Contract in the shariah is defined as the connection between an offer initiated by the party of the first part and an acceptance which comes as a reply from the party of the second part in a way that their legal effect reflect upon the subject matter. This in essence means that no contract can be established except when there’s an offer and acceptance, the contracting parties and the subject matter.
The Muslim jurists agreed unanimously on this factor or element as the basis of every contract. Nevertheless we controverted on whether all of this factor or elements are essential for the creation of every contract or not. The Hanafi jurist had asserted that the essential element of a valid contract are only the offer and acceptance. According to them, the 2 contracting parties and the subject matter are merely requirements of offer and acceptance. Their argument is that the existence of an offer and acceptance warrants the existence of the necessitating factor and the necessary element which is consisted in the 2 contracting factors. Again, he maintained that when an offer and an acceptance are found to exist, they necessitate the existence of an object upon which their togetherness will reflect. They therefore concluded that the essential element of a contract are but the offer and acceptance. Other elements are the necessities of them. The majority of the Islamic schools of thought consisting of Maliki, Shafi and Hambali have disagreed with the Hanafi school of thought and agreed that all the four elements that is to say offer, acceptance, 2 contracting party and subject matter are essential and fundamental for the constitution of a contract under the shariah. They gave the example of the contract of sale and said that the vender and the purchaser, they are expressions the goods and the price constitute essential element of the contact of sale of goods. According to them, any element which if it is missed out of the contract and renders the contract incomplete is an essential element to the contract, therefore they did not differentiate between elements which are parts and parcel of the agreement and other elements which are strictly attached to the agreement but not part of it ab initio. Like the subject matter and the 2 contracting parties.
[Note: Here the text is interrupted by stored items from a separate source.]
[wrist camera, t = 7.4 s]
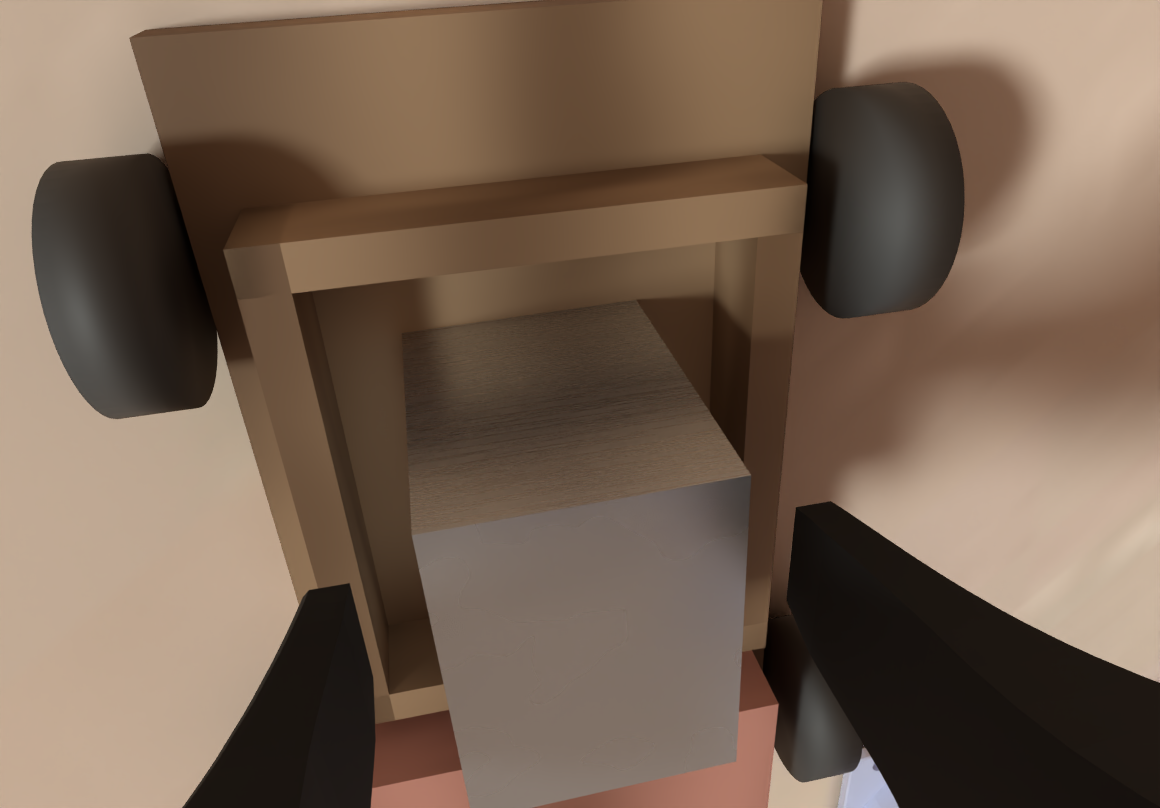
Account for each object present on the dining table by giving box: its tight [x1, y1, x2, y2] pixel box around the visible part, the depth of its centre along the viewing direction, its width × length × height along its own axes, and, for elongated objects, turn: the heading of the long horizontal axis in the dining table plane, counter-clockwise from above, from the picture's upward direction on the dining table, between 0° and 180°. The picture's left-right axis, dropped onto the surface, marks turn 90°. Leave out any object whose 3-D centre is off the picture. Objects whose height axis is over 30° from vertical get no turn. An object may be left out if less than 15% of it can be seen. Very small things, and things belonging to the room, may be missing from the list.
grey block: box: [402, 300, 751, 808], centre depth 15 cm, size 4×6×6 cm
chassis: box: [32, 0, 964, 808], centre depth 18 cm, size 14×20×4 cm
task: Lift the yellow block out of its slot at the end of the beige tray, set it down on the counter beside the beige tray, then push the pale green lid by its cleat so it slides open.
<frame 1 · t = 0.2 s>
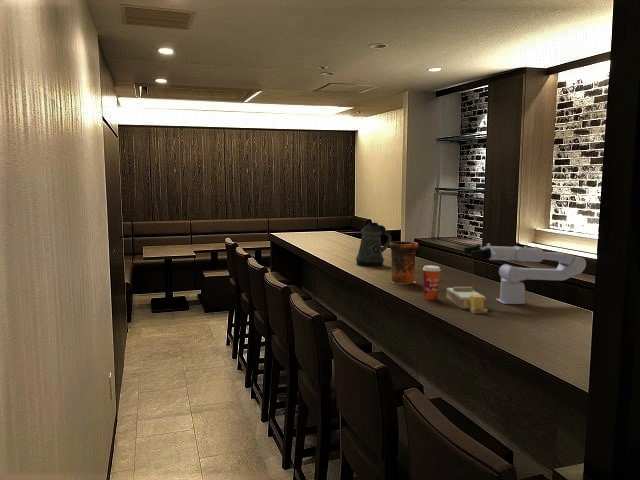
hand: (467, 252, 220), 21 cm above the table, tool horizontal, fingers open, 7 cm apart
beige tray: (464, 303, 221), on the table
lid: (465, 291, 220), point 5 cm above the table, slide at 0.0 cm
vessel: (402, 282, 264), on the table
yellow block: (476, 310, 209), on the table
paper cup: (430, 299, 229), on the table
beer stein: (371, 264, 315), on the table
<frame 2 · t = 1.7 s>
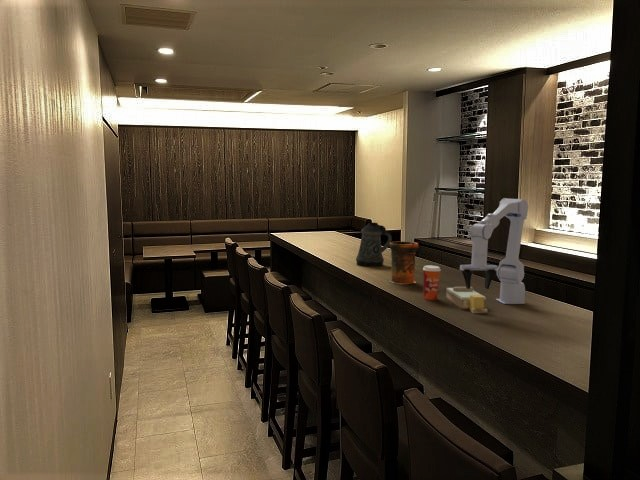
hand: (477, 288, 208), 9 cm above the table, tool pointing down, fingers open, 7 cm apart
nothing on the table moved.
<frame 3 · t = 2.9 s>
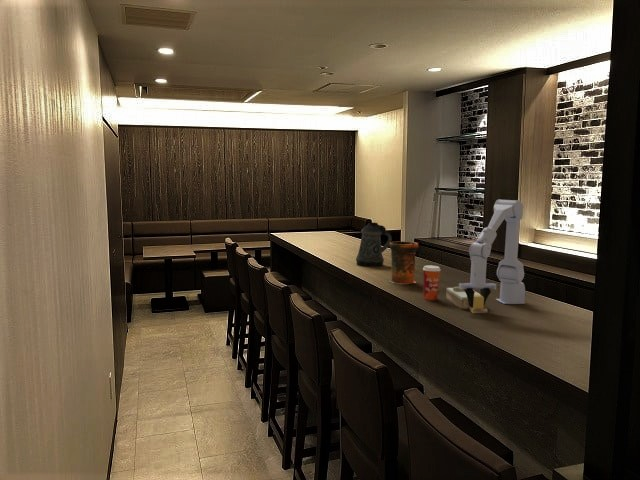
hand: (476, 306, 209), 2 cm above the table, tool pointing down, fingers closed on yellow block, 4 cm apart
yellow block: (476, 310, 209), on the table, touching gripper
everything else where it was.
when the fingers open (3 cm above the table, at t = 5.8 s): yellow block drops 1 cm, on the table.
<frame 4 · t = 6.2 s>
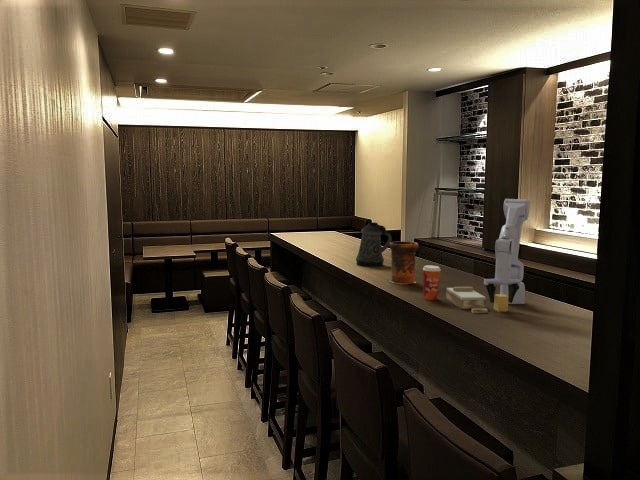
hand: (501, 302, 211), 3 cm above the table, tool pointing down, fingers open, 7 cm apart
yellow block: (500, 310, 211), on the table
everything else where it was.
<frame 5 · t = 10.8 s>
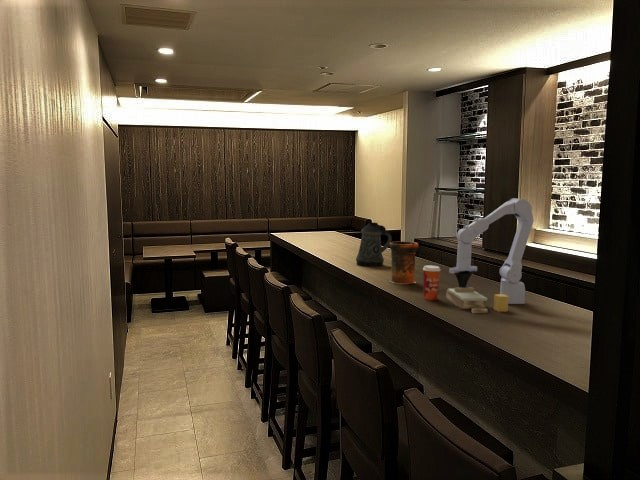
hand: (462, 288, 224), 5 cm above the table, tool pointing down, fingers closed
lid: (466, 292, 219), point 5 cm above the table, slide at 1.5 cm, touching gripper
everything else where it was.
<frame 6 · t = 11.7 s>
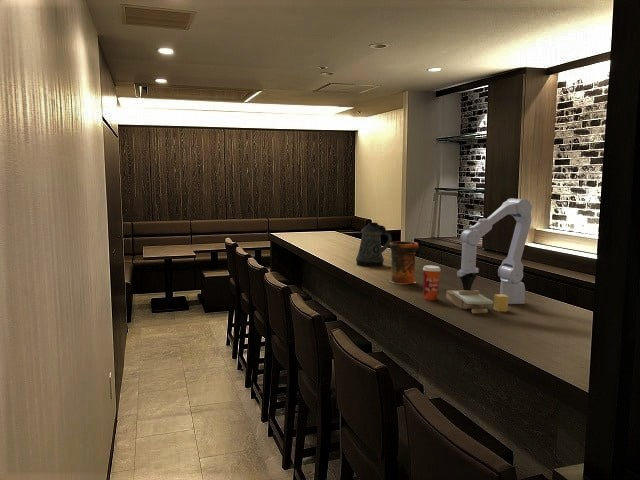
hand: (466, 291, 219), 5 cm above the table, tool pointing down, fingers closed
lid: (471, 295, 214), point 5 cm above the table, slide at 6.8 cm, touching gripper
everything else where it was.
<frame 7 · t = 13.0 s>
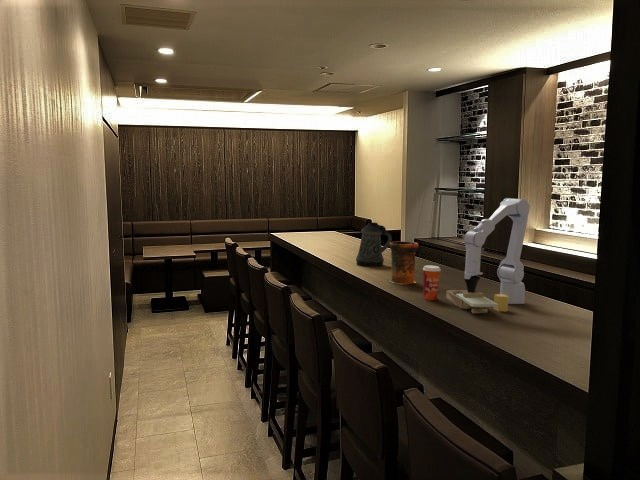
hand: (471, 293, 214), 5 cm above the table, tool pointing down, fingers closed
lid: (476, 297, 209), point 5 cm above the table, slide at 11.2 cm, touching gripper
everything else where it was.
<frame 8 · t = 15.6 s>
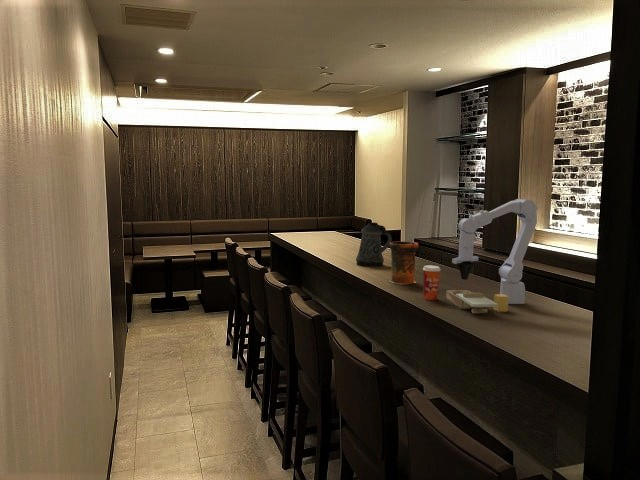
hand: (464, 279, 222), 10 cm above the table, tool pointing down, fingers closed
lid: (476, 297, 209), point 5 cm above the table, slide at 11.2 cm
everything else where it was.
at the end: lid slide at 11.2 cm; yellow block inside the target area (0.0 cm from its centre), on the table; the gripper is holding nothing — task done.
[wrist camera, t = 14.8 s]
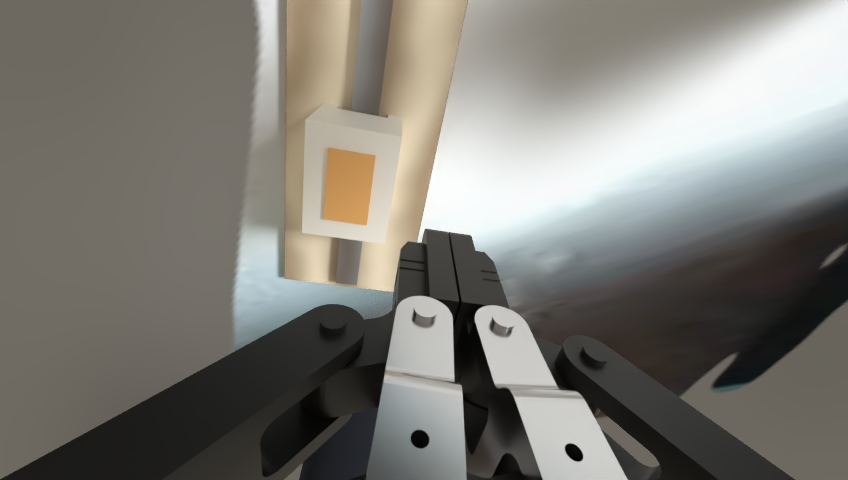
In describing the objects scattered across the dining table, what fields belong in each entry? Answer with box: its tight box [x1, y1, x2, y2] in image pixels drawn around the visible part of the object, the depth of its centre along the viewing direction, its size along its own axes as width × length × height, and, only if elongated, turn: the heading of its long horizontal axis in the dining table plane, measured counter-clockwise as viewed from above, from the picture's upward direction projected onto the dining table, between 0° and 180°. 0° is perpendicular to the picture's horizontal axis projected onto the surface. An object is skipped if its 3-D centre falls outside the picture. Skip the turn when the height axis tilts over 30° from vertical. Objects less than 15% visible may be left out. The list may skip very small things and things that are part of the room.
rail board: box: [285, 0, 468, 292], centre depth 30 cm, size 12×26×2 cm, turn 169°
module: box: [302, 103, 402, 244], centre depth 27 cm, size 6×8×6 cm
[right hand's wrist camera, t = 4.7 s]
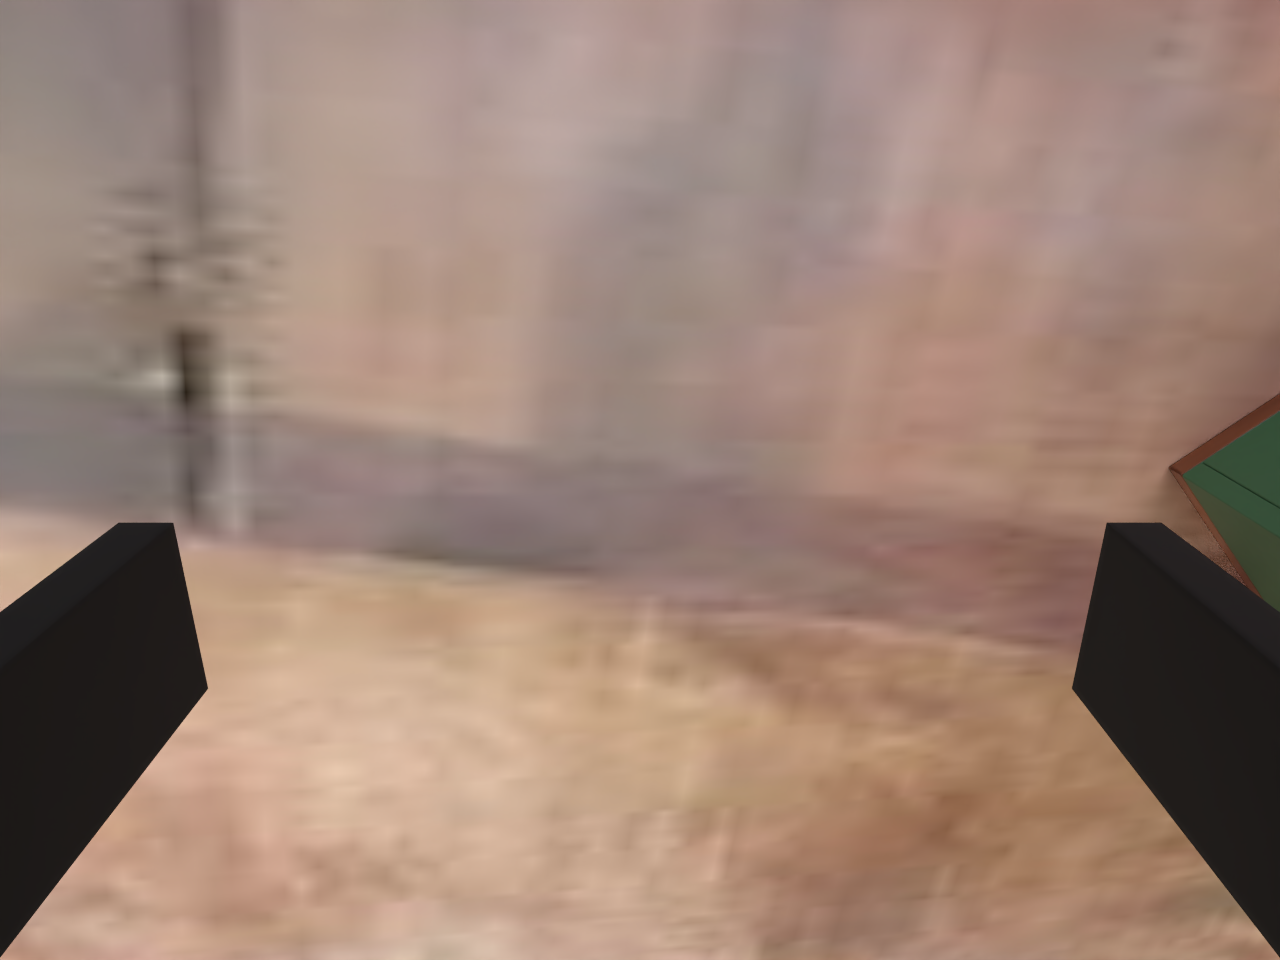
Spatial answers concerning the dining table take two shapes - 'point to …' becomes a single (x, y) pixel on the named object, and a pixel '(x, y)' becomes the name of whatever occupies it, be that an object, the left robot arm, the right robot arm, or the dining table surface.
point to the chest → (1242, 495)
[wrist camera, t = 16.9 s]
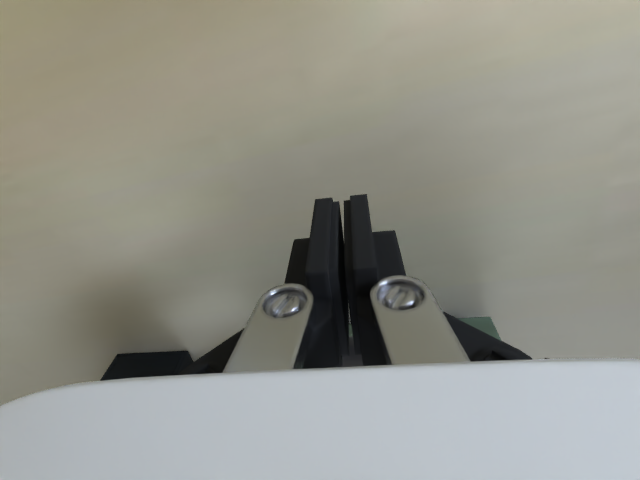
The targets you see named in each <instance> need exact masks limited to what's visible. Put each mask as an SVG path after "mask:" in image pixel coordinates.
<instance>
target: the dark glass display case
mask: <svg viewBox="0 0 640 480" xmlns="http://www.w3.org/2000/svg"><path fill="white" fill-rule="evenodd" d="M192 363H193V360H192V358H191V357H190V355H189V353H188V351H173V352H152V353H132V354H117V356H116V357H115V359H114V360H113V362H112V363H111V365H110V366H109V368H108V369H107V371H106V372H105V374H104V375H103V377H102V378H101V380H100V381H103V380H114V379H126V378H138V377H156V376H168V375H170V376H174V375H178V374H179V373H180V372H181V371H183V370H184V369H185V368H186V367H187V366H189V365H190V364H192Z"/></svg>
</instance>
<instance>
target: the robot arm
mask: <svg viewBox="0 0 640 480" xmlns="http://www.w3.org/2000/svg"><path fill="white" fill-rule="evenodd" d="M348 302H349V309H348ZM349 310H350V318H351V326H352V334H353V341H354V349H355V355H362V361H363V365H364V366H356V367H343V356H349ZM0 480H640V359H632V358H555V359H550V358H545V359H532V358H531V357H530V356H528V355H526V354H525V353H523V352H522V351H520V350H518V349H516V348H514V347H512V346H510V345H508V344H506V343H504V342H502V341H500V340H498V339H496V338H495V337H493V336H491V335H489V334H487V333H485V332H483V331H481V330H479V329H477V328H475V327H473V326H471V325H469V324H467V323H465V322H463V321H461V320H459V319H457V318H455V317H453V316H451V315H449V314H447V313H445V312H443V311H442V310H441V308H440V307H439V305H438V303H437V301H436V299H435V298H434V296H433V294H432V292H431V291H430V289H429V288H428V287H427V285H426V284H425V283H423V282H422V281H420V280H419V279H416V278H413V277H410V276H406V274H405V270H404V265H403V261H402V257H401V253H400V249H399V245H398V241H397V237H396V233H395V231H394V230H393V231H382V232H372V229H371V222H370V214H369V207H368V200H367V194H363V195H353V196H350V200H347V201H344V238H343V230H342V222H341V214H340V205H339V201H338V202H333V200H332V198H324V199H315V205H314V212H313V219H312V226H311V232H310V238H304V239H295V240H294V242H293V247H292V251H291V256H290V260H289V265H288V270H287V274H286V279H285V284H282V285H279V286H276V287H274V288H272V289H270V290H268V291H267V292H266V293H264V294H263V295H262V296H261V298H260V299H259V301H258V302H257V304H256V306H255V308H254V310H253V312H252V314H251V316H250V318H249V320H248V322H247V324H246V326H245V328H244V329H242V330H241V331H239V332H238V333H237V334H235V335H234V336H232V337H231V338H229V339H228V340H226V341H225V342H223V343H222V344H220V345H219V346H217V347H216V348H214V349H213V350H211V351H210V352H208V353H207V354H205V355H204V356H202V357H201V358H199V359H198V360H196V361H195V362H193V363H192V364H190V365H189V366H187V367H186V368H185V369H184V370H183V371H181V372H180V373H179V374H178V375H174V376H170V375H168V376H156V377H138V378H126V379H114V380H103V381H92V382H83V383H77V384H71V385H64V386H59V387H55V388H51V389H48V390H44V391H40V392H36V393H32V394H29V395H27V396H24V397H21V398H18V399H15V400H13V401H10V402H7V403H5V404H2V405H0Z"/></svg>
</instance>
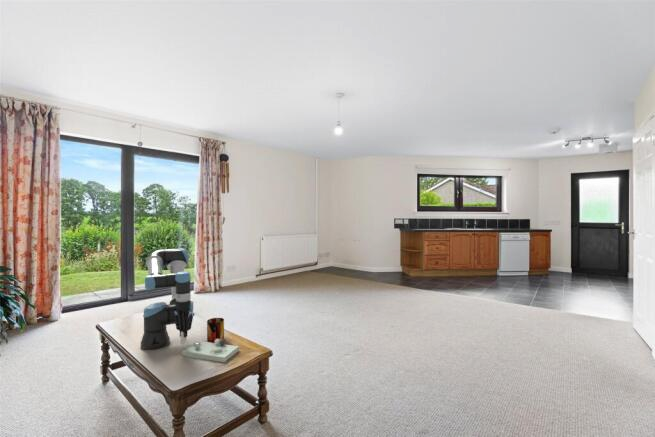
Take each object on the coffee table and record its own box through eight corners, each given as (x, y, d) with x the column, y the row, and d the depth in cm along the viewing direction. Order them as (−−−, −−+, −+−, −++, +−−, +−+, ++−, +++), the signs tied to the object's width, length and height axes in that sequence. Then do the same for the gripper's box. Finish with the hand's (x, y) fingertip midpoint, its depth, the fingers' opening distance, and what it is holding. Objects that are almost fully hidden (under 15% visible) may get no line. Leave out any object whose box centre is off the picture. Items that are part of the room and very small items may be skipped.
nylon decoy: (214, 338, 183) (219, 341, 182) (217, 336, 186) (222, 339, 185) (212, 343, 183) (217, 346, 182) (215, 341, 186) (220, 344, 185)
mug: (214, 347, 187) (214, 326, 186) (204, 339, 197) (204, 320, 196) (229, 342, 193) (229, 322, 193) (219, 335, 203) (219, 316, 203)
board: (182, 355, 175) (181, 351, 175) (198, 345, 189) (198, 340, 189) (224, 362, 168) (224, 357, 168) (238, 350, 182) (238, 346, 182)
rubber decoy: (218, 345, 182) (218, 340, 182) (221, 343, 185) (221, 338, 185) (223, 347, 181) (223, 341, 181) (226, 344, 184) (226, 339, 184)
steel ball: (193, 349, 177) (193, 343, 177) (197, 347, 180) (196, 341, 180) (198, 350, 176) (198, 344, 176) (201, 347, 180) (201, 342, 179)
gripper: (168, 301, 178) (168, 343, 179) (188, 303, 175) (189, 346, 175) (178, 297, 185) (178, 338, 186) (197, 299, 182) (198, 341, 182)
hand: (183, 342), depth 181 cm, fingers closed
Al-Ijab is the declaration of the party of the first part while Al-Qubul is the response of the party of the second part. For example, if a person says, I hereby sell you my book for N1000 and another person replies, I accept – the first statement is the offer, while the reply is the acceptance. With these 2statements, a contract has been formed and eventually it has attained an outward existence by the connection between the offer and the acceptance. Nevertheless, there are certain conditions which the connection between the offer and the acceptance need to fulfil before a legal consideration can be accorded to the contract. The legal consequences will make the contract have a legal effect as a valid contract. The following are the conditions:
In the meeting place of the contract, the coincidence of the party’s intention through the connection of an offer and acceptance is a matter of consensus among the Muslim jurists. However, they had controverted on the immediacy of this connection. In the Shafi School of law, the declaration of acceptance must be immediately after an offer has been given or made. According to them, a declared offer is vanished or disappeared after its declaration and acceptance made after it do not coincide with it despite offer. Thus, a contract is not constituted, according to them, it is therefore considered as a necessity to retain the offer in law even though it doesn’t remain in fact. The essence of necessity in this regard implies immediacy. For this reason, it become necessary to declare the acceptance immediately the offer is made.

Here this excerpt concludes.